Дело в том, что французское правительство ещё с революционных времён задолжало алжирским купцам семь миллионов франков за поставки продовольствия. Время шло, деньги не возвращались, французский консул вёл себя нагло, и горячий алжирский наместник33 в конце концов не выдержал и съездил этому консулу по физиономии. Так сказать, начал выбивать долг в буквальном смысле слова.
Франция, естественно, возмутилась и в ожидании сатисфакции направила свой военный флот блокировать алжирское побережье. Однако спустя два года выяснилось, что алжирские пираты и купцы к этой блокаде были совершенно андифера́>,, то есть безразличны. Более того, когда французский линкор «Прованс» под парламентёрским флагом привёз алжирскому наместнику ультиматум, алжирец не только выгнал французского посланника, но и приказал обстрелять линкор, на котором тот прибыл.
А дальше произошло нечто весьма любопытное. Вот что рассказывает современник:
«Это оскорбление французского флота, это нарушение международного права не могло остаться не отомщённым. Между тем князь Полиньяк [французский премьер] напал на несчастную мысль доставить удовлетворение французской чести оружием Мегмета-Али, вице-короля египетского. Французское правительство предложило Мегмету-Али овладеть Алжиром и обещало потом признать его законным владетелем. Вице-король был очень склонен принять это предложение. Он требовал от Франции десять миллионов субсидий, которые ему были обещаны, и уже начал свои вооружения, когда Порта узнала о его намерении и расстроила его своим решительным противоречием»34.
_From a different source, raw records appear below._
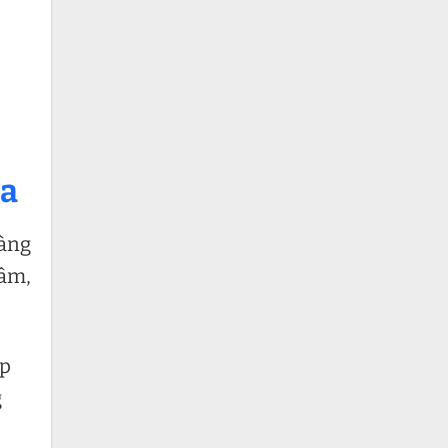
sa
hàng
tâm,
ếp
g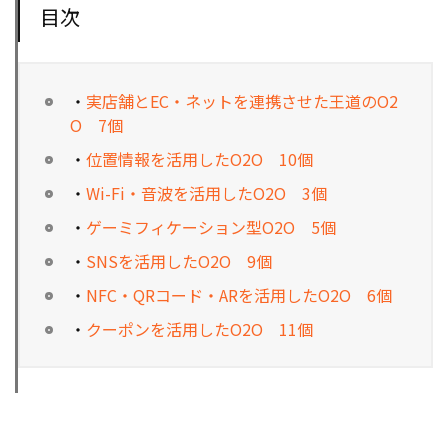
目次
・
実店舗とEC・ネットを連携させた王道のO2
O 7個
・
位置情報を活用したO2O 10個
・
Wi-Fi・音波を活用したO2O 3個
・
ゲーミフィケーション型O2O 5個
・
SNSを活用したO2O 9個
・
NFC・QRコード・ARを活用したO2O 6個
・
クーポンを活用したO2O 11個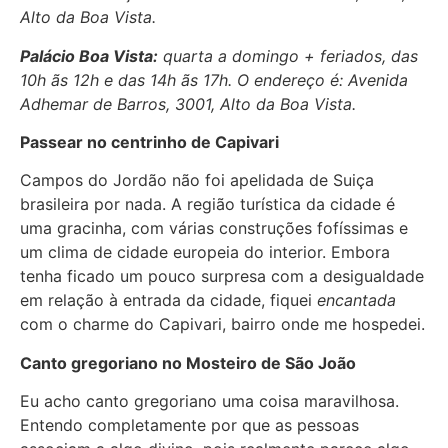
Alto da Boa Vista.
Palácio Boa Vista:
quarta a domingo + feriados, das
10h ãs 12h e das 14h ãs 17h. O endereço é: Avenida
Adhemar de Barros, 3001, Alto da Boa Vista.
Passear no centrinho de Capivari
Campos do Jordão não foi apelidada de Suiça
brasileira por nada. A região turística da cidade é
uma gracinha, com várias construções fofíssimas e
um clima de cidade europeia do interior. Embora
tenha ficado um pouco surpresa com a desigualdade
em relação à entrada da cidade, fiquei
encantada
com o charme do Capivari, bairro onde me hospedei.
Canto gregoriano no Mosteiro de São João
Eu acho canto gregoriano uma coisa maravilhosa.
Entendo completamente por que as pessoas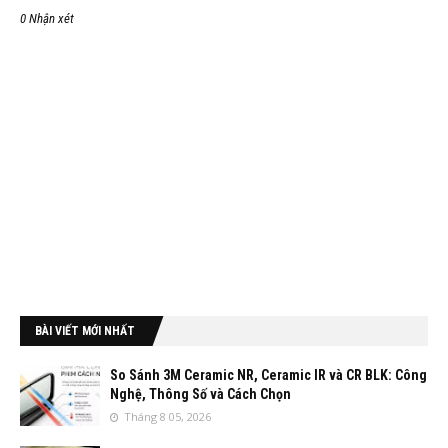
0 Nhận xét
BÀI VIẾT MỚI NHẤT
So Sánh 3M Ceramic NR, Ceramic IR và CR BLK: Công
Nghệ, Thông Số và Cách Chọn
Tháng 8 05, 2026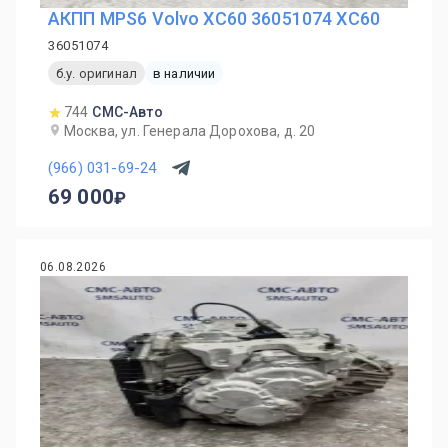
АКПП MPS6 Volvo XC60 36051074 XC60
36051074
б.у. оригинал
в наличии
744
СМС-Авто
Москва, ул. Генерала Дорохова, д. 20
(966) 031-69-24
69 000
06.08.2026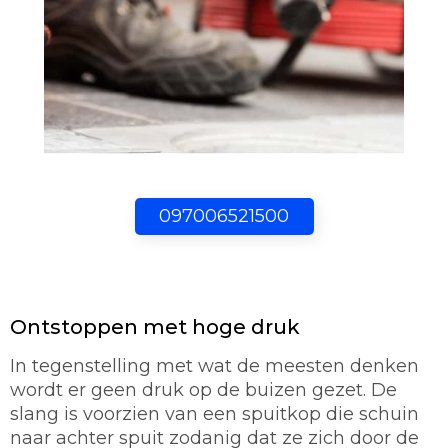
097006521500
Ontstoppen met hoge druk
In tegenstelling met wat de meesten denken
wordt er geen druk op de buizen gezet. De
slang is voorzien van een spuitkop die schuin
naar achter spuit zodanig dat ze zich door de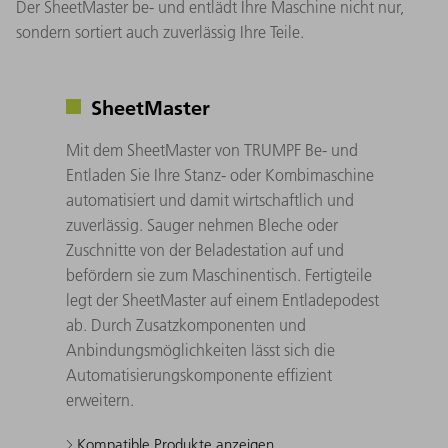
Der SheetMaster be- und entlädt Ihre Maschine nicht nur,
sondern sortiert auch zuverlässig Ihre Teile.
SheetMaster
Mit dem SheetMaster von TRUMPF Be- und
Entladen Sie Ihre Stanz- oder Kombimaschine
automatisiert und damit wirtschaftlich und
zuverlässig. Sauger nehmen Bleche oder
Zuschnitte von der Beladestation auf und
befördern sie zum Maschinentisch. Fertigteile
legt der SheetMaster auf einem Entladepodest
ab. Durch Zusatzkomponenten und
Anbindungsmöglichkeiten lässt sich die
Automatisierungskomponente effizient
erweitern.
Kompatible Produkte anzeigen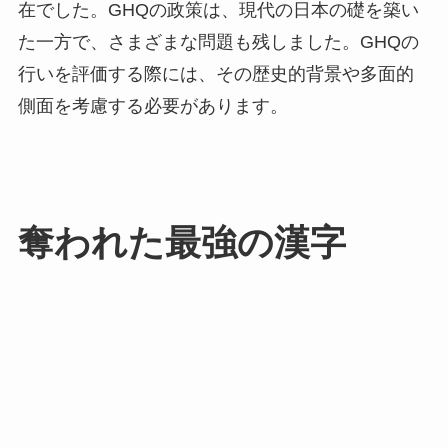
在でした。GHQの政策は、現代の日本の礎を築い
た一方で、さまざまな問題も残しました。GHQの
行いを評価する際には、その歴史的背景や多面的
側面を考慮する必要があります。
奪われた最強の漢字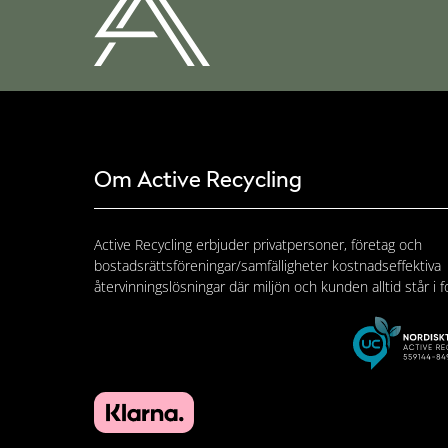
Om Active Recycling
Active Recycling erbjuder privatpersoner, företag och
bostadsrättsföreningar/samfälligheter kostnadseffektiva
återvinningslösningar där miljön och kunden alltid står i f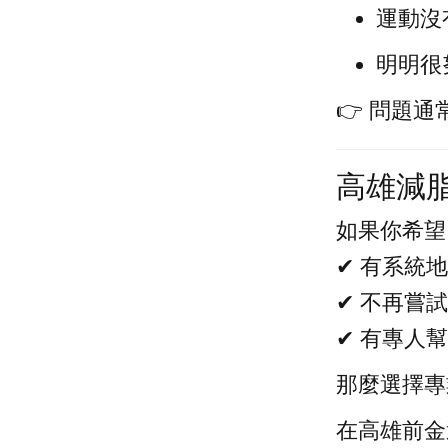
運動沒
明明很
👉 問題
高雄減
如果你希望
✔ 有系統
✔ 不再嘗
✔ 有專人
那麼選擇專
在高雄前金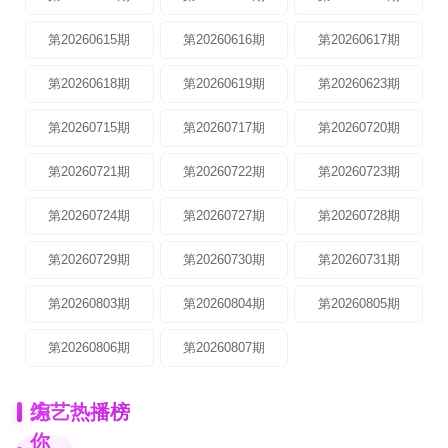
第20260615期
第20260616期
第20260617期
第20260618期
第20260619期
第20260623期
第20260715期
第20260717期
第20260720期
第20260721期
第20260722期
第20260723期
第20260724期
第20260727期
第20260728期
第20260729期
第20260730期
第20260731期
第20260803期
第20260804期
第20260805期
第20260806期
第20260807期
为
综艺热播榜
你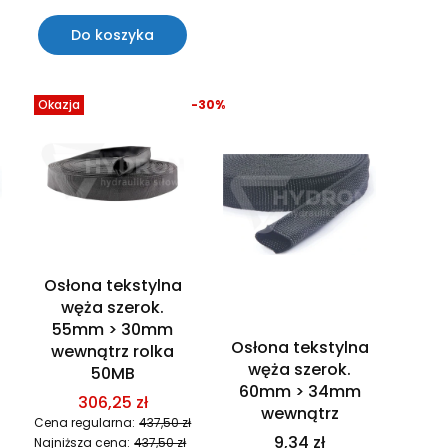
Do koszyka
Okazja
-30%
Osłona tekstylna
węża szerok.
55mm > 30mm
Osłona tekstylna
wewnątrz rolka
węża szerok.
50MB
60mm > 34mm
306,25 zł
wewnątrz
Cena regularna:
437,50 zł
9,34 zł
Najniższa cena:
437,50 zł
Проще говоря, французы попытались нанять одного турецкого губернатора, чтобы тот в их интересах развязал войну против другого турецкого губернатора. Причём эта сделка, заключённая по обоюдному согласию сторон, в последний момент была сорвана из-за вмешательства третьей стороны.
При этом очевидно, что третьей стороной никак не мог быть упомянутый турецкий султан: во-первых, для Парижа турецкий султан не указ, а скорее наоборот; во-вторых, для египетского наместника турецкий султан тоже был не указ, так как вскоре наместник пойдёт смещать султана с престола. Поэтому мы склонны считать более близкими к истине слова британского консула в египетской Александрии, прозвучавшие в разговоре с российским посланником:
«Когда французы собирались в Алжир, то они предлагали собственно паше [Мехмету Али] предпринять эту экспедицию и покорить Алжир, обещаясь дать ему десять линейных кораблей; после же предложили ему только сумму, равнявшуюся оценке десяти кораблей. Паша отозвался тогда, что он, без согласия Англии, не примет участия в этой войне»35.
Итак, британцы запретили Мехмету Али совершить поход на Алжир, и поэтому низвергать алжирского дея и заменять его французским губернатором пришлось французам самостоятельно – что, как уже было упомянуто, не помогло королю Франции удержаться на собственном троне.
Следует иметь в виду, что вся известная история Мехмета Али изобилует ситуациями, в которых он поочерёдно выступает то на стороне французов против англичан, то на стороне англичан против французов, то вообще против французов и англичан вместе взятых. При этом костяк армии Мехмета Али составляли французские и британские офицеры36, вооружалась и снабжалась эта армия также французами и британцами, а при возникновении какого-либо внешнего конфликта покровителями Мехмета Али неизменно выступали правительства Франции и Британии37.
На самом деле в этом нет противоречия: Мехмет Али являлся непосредственным инструментом той же силы, инструментами которой были правительства Франции и Британии. Поэтому, образно говоря, если эти инструменты иногда сцепливались и мешали друг другу, то, как бы это ни выглядело, на самом деле ничего страшного не происходило – все инструменты оставались в одних руках. Главное, чтобы они ни в коем случае не пытались навредить самому хозяину.